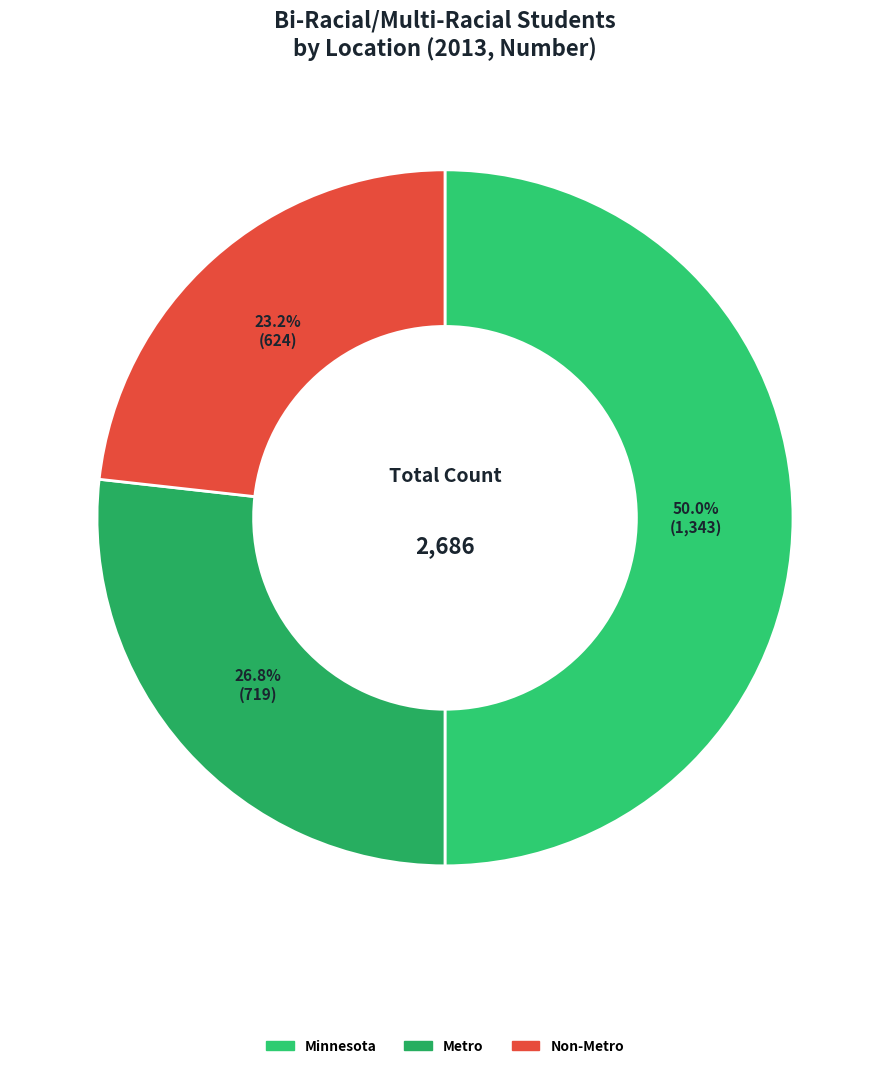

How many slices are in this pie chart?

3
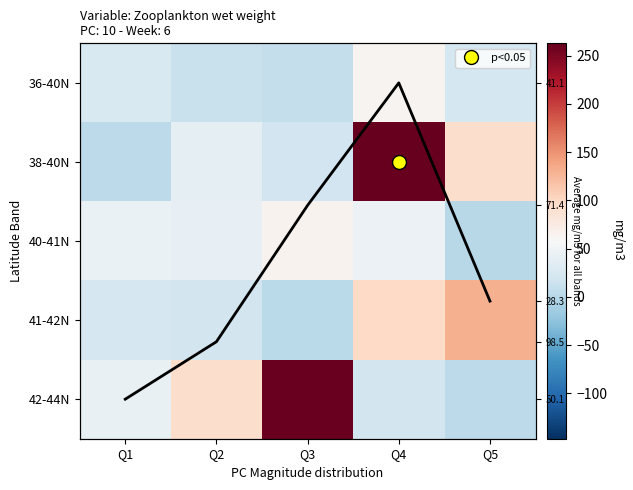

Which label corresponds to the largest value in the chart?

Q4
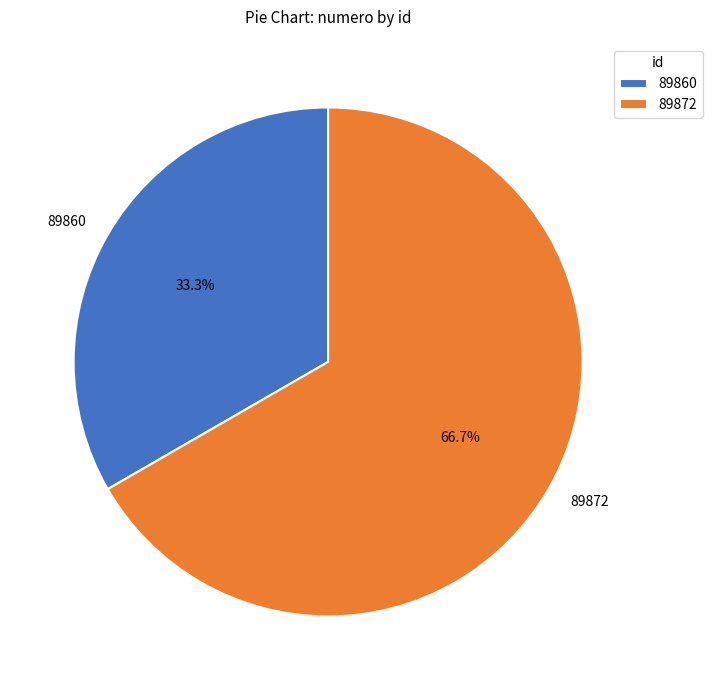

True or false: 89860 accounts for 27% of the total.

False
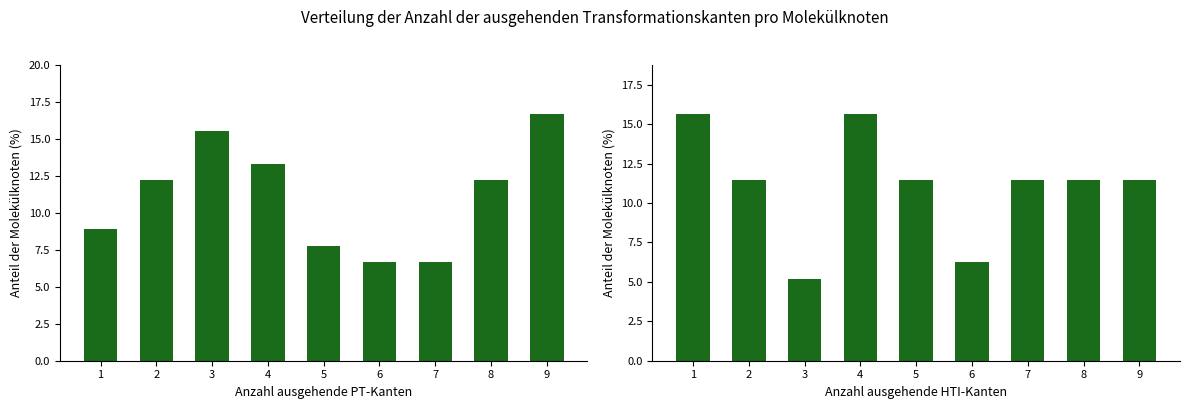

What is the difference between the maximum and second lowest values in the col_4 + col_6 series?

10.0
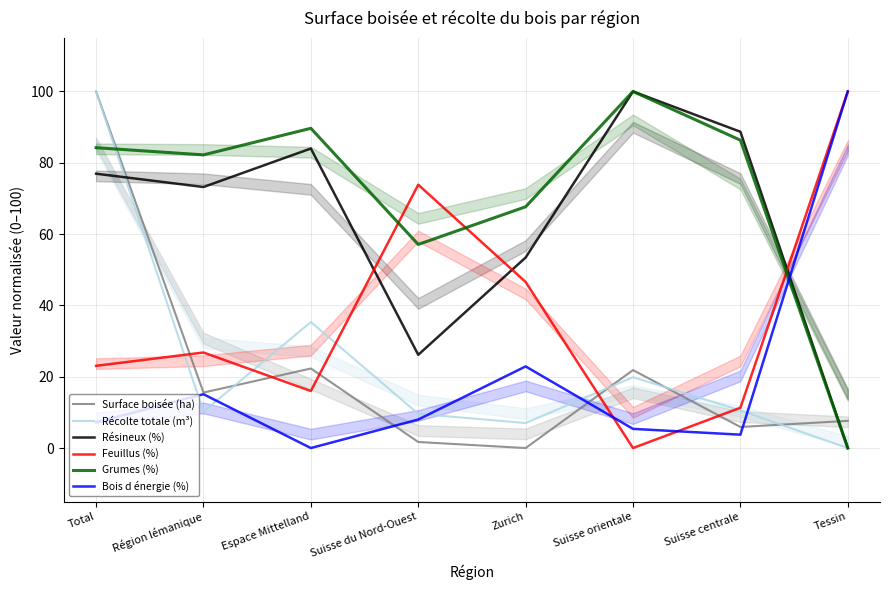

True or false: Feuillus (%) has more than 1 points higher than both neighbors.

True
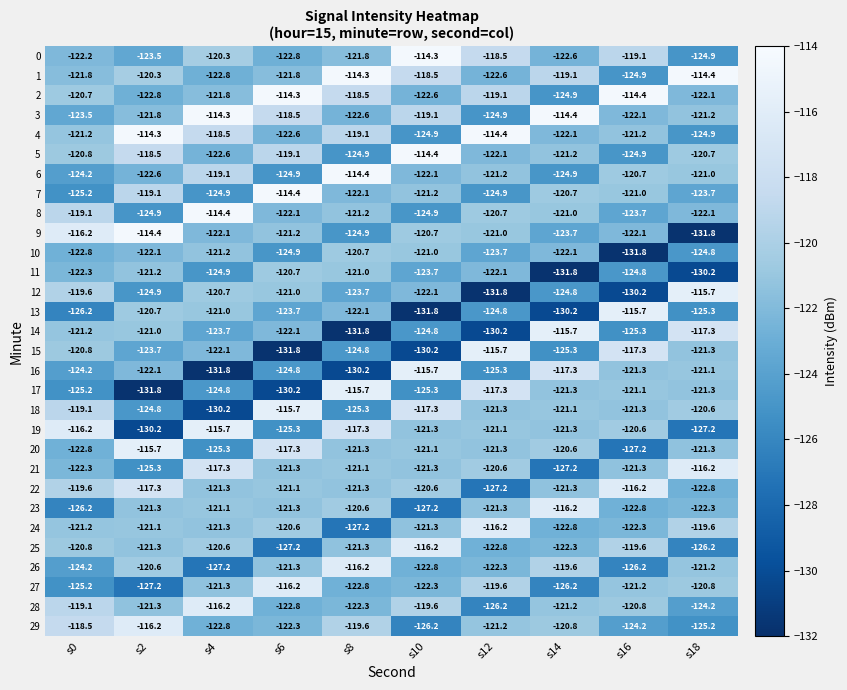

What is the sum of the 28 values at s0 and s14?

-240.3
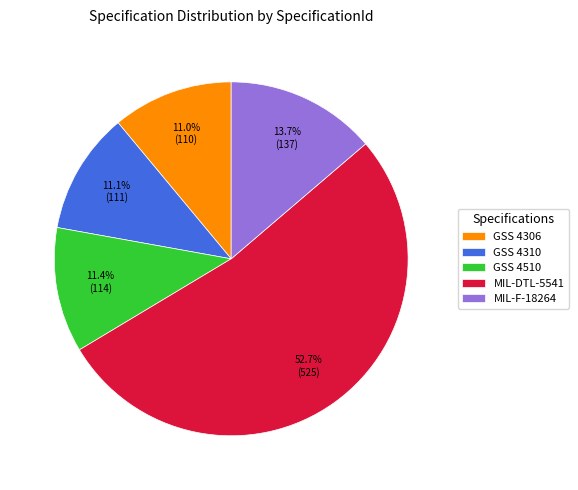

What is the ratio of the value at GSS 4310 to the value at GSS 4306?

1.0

***

**EXERCISE DETAILS**
Pull out every line in the entries above that contains the word "values", copying each one unchanged.

**OUTPUT**
What is the difference between the maximum and second lowest values in the col_4 + col_6 series?
What is the sum of the 28 values at s0 and s14?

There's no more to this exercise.